Dame Elisabeth Frink CH RA
Born in Suffolk in 1930, Elisabeth Frink lived in Devon during the Second World War and studied at the Guildford School of Art and The Chelsea School of Art between 1947 and 1953. Though early in her career she was part of the post-war group of artists known as the “Geometry of Fear” school, she later forged her own distinctive artistic style which does not fit into any particular movement.
Frink’s subject matter mainly included male figures, animals and birds and touched on the themes of war, religion and the human condition. Her obituary in the Times noted the three essential focuses of her work as “the nature of Man; the ‘horseness’ of horses; and the divine in the human form”.
Frink created around 400 sculptures over the course of her career and always worked quickly and independently. Frink’s process of creation involved adding plaster to an armature of metal rods and wire. The artist would then shape the dried plaster with an axe, chisels and files and cast the plaster model in bronze. The heavily worked surface of the sculptures often retain the Frink’s finger marks, showing the artist’s direct relationship with her material.

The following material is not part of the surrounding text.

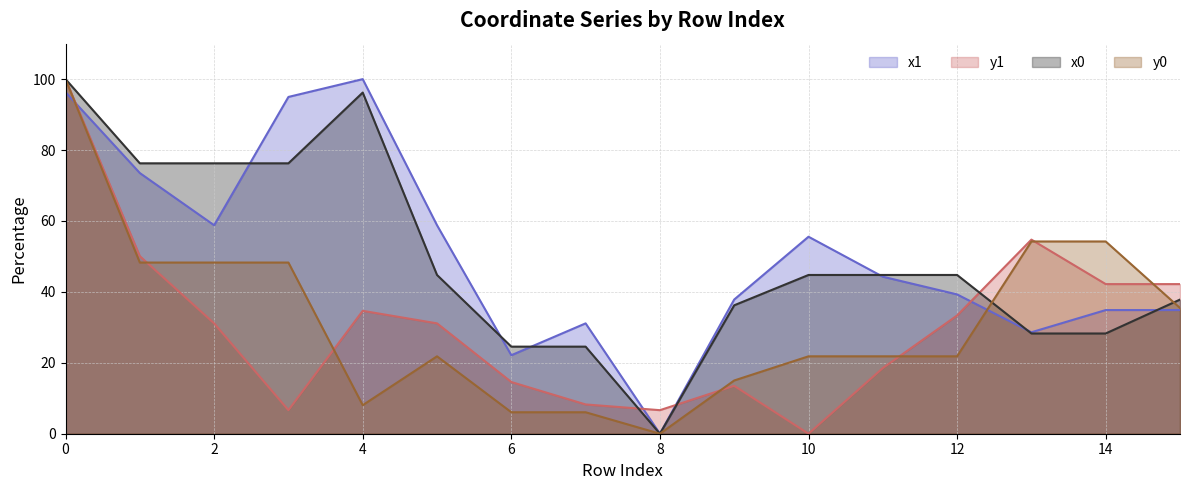

The y1 series shows 8.3 at 7. True or false?

True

‘Easter Head I’ is an example of one of Frink’s many male busts. Slightly larger-than-life, the face has the warped features – shallow brow and thick lips – which are characteristic of Frink’s human figures. Though best known for her bronze sculptures, Frink also worked in other mediums such as print and textiles. In both the print ‘The Resting Horse’ and the carpet ‘On the Road to Chartes’, the blocks of colour have a 3-dimensional quality, which makes the works almost sculptural.